Adrien Bosse, associate representative for New Brunswick, said it’s important for the Knights to focus on the cause against abortion by providing support to young mothers who would otherwise opt for the easy way out of a pregnancy.

“We’re here for good causes. We say that we work as a family, helping each other and also helping other families,” Bosse said.

Bosse has been serving his community as a Knight for 28 years and said the key to being an active Knight is having a wife and family who are supportive of the volunteer activities.

“If there’s a Knight who contributes a lot it’s because he’s got a good wife behind him,” he said.

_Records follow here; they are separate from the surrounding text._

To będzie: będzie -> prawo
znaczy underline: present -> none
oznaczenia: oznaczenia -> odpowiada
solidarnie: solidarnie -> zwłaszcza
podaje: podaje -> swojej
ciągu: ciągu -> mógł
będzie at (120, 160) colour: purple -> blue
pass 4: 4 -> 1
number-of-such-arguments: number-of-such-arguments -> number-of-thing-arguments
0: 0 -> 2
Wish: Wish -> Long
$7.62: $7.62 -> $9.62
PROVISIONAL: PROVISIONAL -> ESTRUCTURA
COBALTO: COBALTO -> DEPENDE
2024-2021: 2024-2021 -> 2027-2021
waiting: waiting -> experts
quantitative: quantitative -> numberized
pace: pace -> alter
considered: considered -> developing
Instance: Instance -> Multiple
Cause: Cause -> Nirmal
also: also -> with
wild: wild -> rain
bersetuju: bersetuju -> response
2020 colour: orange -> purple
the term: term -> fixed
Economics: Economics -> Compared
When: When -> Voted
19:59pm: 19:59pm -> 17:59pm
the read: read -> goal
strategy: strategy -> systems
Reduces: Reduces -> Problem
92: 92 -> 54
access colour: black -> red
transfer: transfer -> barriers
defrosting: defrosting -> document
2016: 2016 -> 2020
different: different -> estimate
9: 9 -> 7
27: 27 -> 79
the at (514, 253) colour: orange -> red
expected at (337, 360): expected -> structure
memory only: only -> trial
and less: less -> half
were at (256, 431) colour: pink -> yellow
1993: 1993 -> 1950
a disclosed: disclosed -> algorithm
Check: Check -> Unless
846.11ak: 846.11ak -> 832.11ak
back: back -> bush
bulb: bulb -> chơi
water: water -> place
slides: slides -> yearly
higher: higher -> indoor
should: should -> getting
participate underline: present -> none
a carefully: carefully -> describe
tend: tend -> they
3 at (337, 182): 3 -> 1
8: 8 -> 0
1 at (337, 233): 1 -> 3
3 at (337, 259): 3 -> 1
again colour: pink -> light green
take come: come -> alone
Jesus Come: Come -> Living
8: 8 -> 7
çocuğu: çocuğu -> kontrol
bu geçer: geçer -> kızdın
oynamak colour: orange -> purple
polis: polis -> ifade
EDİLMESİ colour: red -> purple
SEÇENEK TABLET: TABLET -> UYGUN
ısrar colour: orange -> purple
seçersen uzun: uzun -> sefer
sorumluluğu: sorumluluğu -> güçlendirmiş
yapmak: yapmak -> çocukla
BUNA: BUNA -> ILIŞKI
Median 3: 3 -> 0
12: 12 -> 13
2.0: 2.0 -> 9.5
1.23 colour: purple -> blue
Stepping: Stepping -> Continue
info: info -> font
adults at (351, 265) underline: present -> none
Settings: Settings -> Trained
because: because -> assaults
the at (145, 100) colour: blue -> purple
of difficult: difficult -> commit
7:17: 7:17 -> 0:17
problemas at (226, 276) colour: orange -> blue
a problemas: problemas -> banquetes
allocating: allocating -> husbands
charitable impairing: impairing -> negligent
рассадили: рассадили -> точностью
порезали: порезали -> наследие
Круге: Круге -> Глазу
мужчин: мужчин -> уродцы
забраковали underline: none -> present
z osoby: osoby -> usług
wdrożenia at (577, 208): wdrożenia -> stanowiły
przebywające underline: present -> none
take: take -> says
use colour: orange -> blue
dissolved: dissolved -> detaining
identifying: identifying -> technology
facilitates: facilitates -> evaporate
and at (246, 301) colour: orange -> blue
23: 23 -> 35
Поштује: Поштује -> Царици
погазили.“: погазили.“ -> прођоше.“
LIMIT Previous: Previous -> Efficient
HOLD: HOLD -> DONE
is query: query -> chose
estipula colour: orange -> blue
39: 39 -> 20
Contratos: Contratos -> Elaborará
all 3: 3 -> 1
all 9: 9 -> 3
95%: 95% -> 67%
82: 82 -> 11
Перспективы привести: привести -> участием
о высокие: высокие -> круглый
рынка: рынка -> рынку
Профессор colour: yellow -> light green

Overall, the number of Knights worldwide is on the rise, although numbers in Canada have slid over the years in certain jurisdictions like Quebec, although it continues to be the largest jurisdiction with half of Canada’s Knights.

Edward Gibney, state secretary for Saskatchewan, said he sees quite a few younger Knights (the average joining age worldwide is 39). He cites World Youth Day and the March for Life in Ottawa, which drew thousands of young people, as examples that young men are interested in their faith.

“Youth are very strong in their faith and if they see us standing up for issues, they will join. We need to be more visible,” he said.

He added it helps to have an active Columbian Squire program for teenagers because young men then learn about the Knights in their teens and are more likely to become a Knight once they hit the entry age of 18.

Among some of the Knight’s new initiatives to encourage membership are a new member annuity which will be available Sept. 1, and a new and compelling film biography of the order’s founder.